Guardian’a konuşan doktor, GHF’nin yarattığı kaosun halihazırda çökmenin eşiğindeki sağlık sistemine daha fazla yük bindirdiğini belirtiyor: 

Zaten her yatakta bir hasta var ve bu ek vakalar bize inanılmaz bir yük getiriyor. Hastaları acil servisin zemininde tedavi etmek zorunda kalıyoruz. Yaralanmaların çoğu göğüs ve kafaya ateşli silahla yapılan saldırılarla oluşmuş. Bazı hastalar bacakları ve kolları ampute edilmiş halde geliyor.

Uluslararası Kızılhaç Komitesi’nden yapılan açıklamada da doktorların büyük bir yük altında ve çok zor koşullarda çalıştığı ifade ediliyor. Özellikle yaralı sayısında ciddi artış olduğuna dikkat çekiliyor: 

Bir aydan biraz fazla bir sürede tedavi edilen hasta sayısı, önceki yıl boyunca meydana gelen tüm kazalarda tedavi edilen toplam hasta sayısını aştı. Yaralılar arasında bebekler, gençler, yaşlılar ve anneler var. Yaralıların çoğunu genç erkekler ve çocuklar oluşturuyor. Birçok kişi sadece aileleri için yiyecek veya yardım almaya çalıştıklarını söylüyor.

Komitenin Refah’taki hastanesinde çalışan sağlık görevlilerinden Haytam Hasan, günde 30 ya da 40 kişinin ameliyathaneye alındığını belirtiyor.

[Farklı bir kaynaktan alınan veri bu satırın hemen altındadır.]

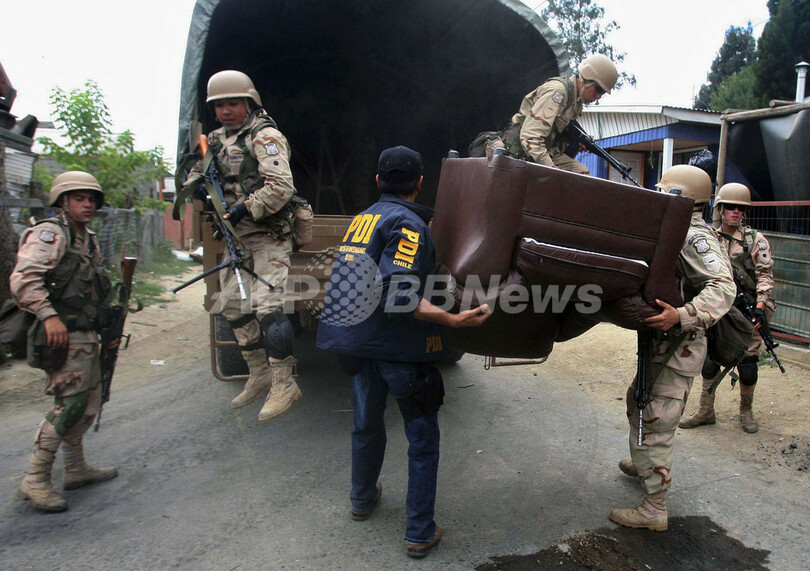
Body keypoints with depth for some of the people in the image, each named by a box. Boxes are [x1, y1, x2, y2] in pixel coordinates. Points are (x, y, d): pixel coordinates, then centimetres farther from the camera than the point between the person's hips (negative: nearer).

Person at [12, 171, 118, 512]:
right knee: (69, 404, -10)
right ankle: (35, 479, 2)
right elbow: (23, 279, -21)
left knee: (88, 403, 14)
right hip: (63, 336, -9)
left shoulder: (89, 241, 19)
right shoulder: (50, 234, -8)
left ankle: (76, 469, 27)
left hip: (86, 336, 9)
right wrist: (48, 315, -30)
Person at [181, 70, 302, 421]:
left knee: (266, 308, -16)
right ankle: (260, 375, 24)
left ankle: (285, 384, -6)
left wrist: (244, 210, -28)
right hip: (235, 237, 9)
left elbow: (282, 188, -22)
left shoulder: (264, 136, -10)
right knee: (233, 306, 11)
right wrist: (196, 181, -1)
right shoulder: (217, 139, 15)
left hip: (268, 237, -9)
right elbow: (198, 173, 23)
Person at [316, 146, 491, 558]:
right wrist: (452, 320, -29)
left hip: (354, 340, 8)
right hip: (398, 345, -7)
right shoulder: (408, 224, -15)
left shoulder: (360, 219, 10)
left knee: (367, 424, 25)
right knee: (422, 439, 8)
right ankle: (419, 534, 16)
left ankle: (363, 499, 46)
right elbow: (397, 296, -26)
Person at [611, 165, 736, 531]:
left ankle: (654, 510, 2)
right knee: (638, 402, 26)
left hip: (680, 349, -11)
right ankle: (642, 465, 46)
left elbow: (722, 288, -30)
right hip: (663, 344, 11)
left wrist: (681, 317, -42)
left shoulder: (695, 237, -18)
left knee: (655, 424, -7)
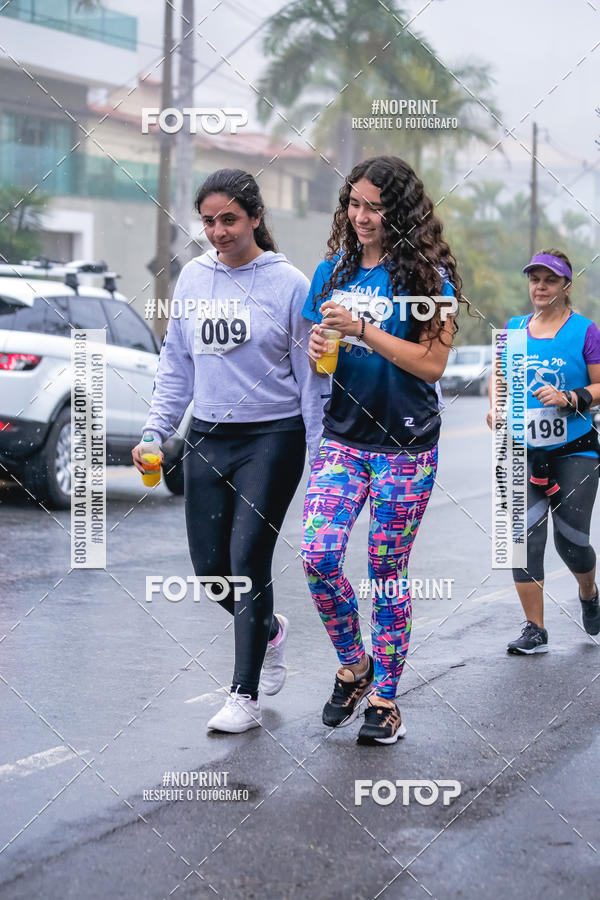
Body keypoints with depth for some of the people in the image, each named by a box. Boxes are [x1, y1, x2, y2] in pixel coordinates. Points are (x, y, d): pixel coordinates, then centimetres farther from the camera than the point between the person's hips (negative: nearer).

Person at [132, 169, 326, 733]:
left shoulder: (288, 283, -7)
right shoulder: (193, 278, 6)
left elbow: (311, 374, -3)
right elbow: (176, 364, 14)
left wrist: (319, 454, -5)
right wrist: (155, 431, 6)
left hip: (272, 438, -5)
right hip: (207, 439, 5)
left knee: (248, 559, -9)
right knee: (209, 566, 6)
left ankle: (245, 696, 1)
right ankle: (268, 631, 37)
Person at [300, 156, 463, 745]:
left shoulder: (428, 275, -6)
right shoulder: (333, 271, 8)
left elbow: (433, 363, -13)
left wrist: (363, 330, -21)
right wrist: (314, 352, -7)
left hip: (405, 447, -4)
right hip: (342, 437, 4)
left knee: (388, 571, 3)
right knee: (318, 555, -11)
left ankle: (385, 697, 16)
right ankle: (352, 664, 13)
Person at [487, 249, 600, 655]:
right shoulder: (514, 328, 9)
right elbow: (499, 376, 21)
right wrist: (497, 406, 2)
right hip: (523, 452, 3)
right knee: (525, 536, -8)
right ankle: (535, 631, -3)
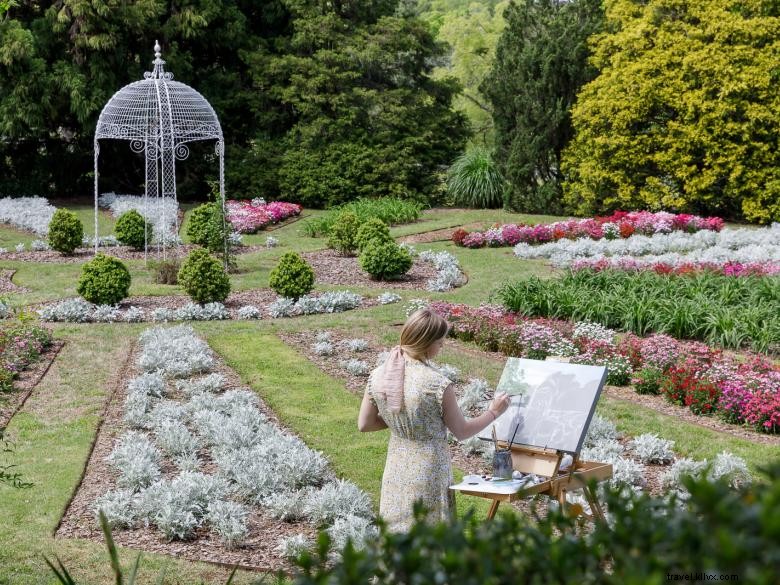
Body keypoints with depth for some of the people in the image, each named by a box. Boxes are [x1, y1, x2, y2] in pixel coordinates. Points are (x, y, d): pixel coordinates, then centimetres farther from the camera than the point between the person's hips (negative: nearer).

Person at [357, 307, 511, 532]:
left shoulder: (378, 376, -7)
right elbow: (461, 432, -8)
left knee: (397, 536, 16)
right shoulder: (437, 384, -21)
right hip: (428, 470, -5)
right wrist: (493, 412, 7)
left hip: (396, 471, 5)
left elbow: (364, 424, 4)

İsrail ordusu, 7 Ekim 2023’ten beri sürdürdüğü saldırılarda Gazze’deki 36 hastanenin neredeyse yarısını kullanılmaz hale getirdi. Kalan hastanelerse çok düşük kapasitede çalışıyor. Bunlara ek olarak Gazze Sağlık Bakanlığı’nın verilerine göre İsrail, savaşın başından bu yana en az 1580 doktoru ve sağlık görevlisini öldürdü.

Filistinli yetkililer, Netzarim ve Refah bölgelerindeki GHF'ye ait erzak dağıtım noktalarının "insani yardım" kisvesi altındaki ölüm tuzaklarına dönüştüğünü ve İsrail'in sivilleri kasıtlı olarak hedef aldığını savunuyor. İsrail ordusuysa iddiaları reddederek kurallara uymayan kişilere "uyarı ateşi" açıldığını öne sürüyor.

Diğer yandan İsrail Savunma Bakanı Israel Katz, pazartesi günü yaptığı açıklamada, orduya Gazze'nin güneyindeki Refah şehrinde "insani yardım kenti" kurulması talimatını verdiğini duyurmuştu. Gazze'deki tüm sivillerin kademeli olarak bu bölgeye toplanması, daha sonra da başka ülkelere sürülmesi hedefleniyor.

ABD Başkanı Donald Trump'ın Gazze'yi "Ortadoğu'nun Rivierasına" çevirme planı da tepki çekmişti. Trump, Filistinlilerin çevre ülkelere yerleştirilmesiyle bölgenin kontrolünün ABD'ye geçmesini ve Gazze'nin turizm merkezine dönüştürülmesini önermişti. 

Reuters’ın görüştüğü Gazzeliler, ABD ve İsrail’in sürgün planını kabul etmeyeceklerini söylüyor. Filistinli Mansur Ebu Hayer, şu ifadeleri kullanıyor: 

Burası bizim toprağımız. Kime bırakacağız, nereye gideceğiz?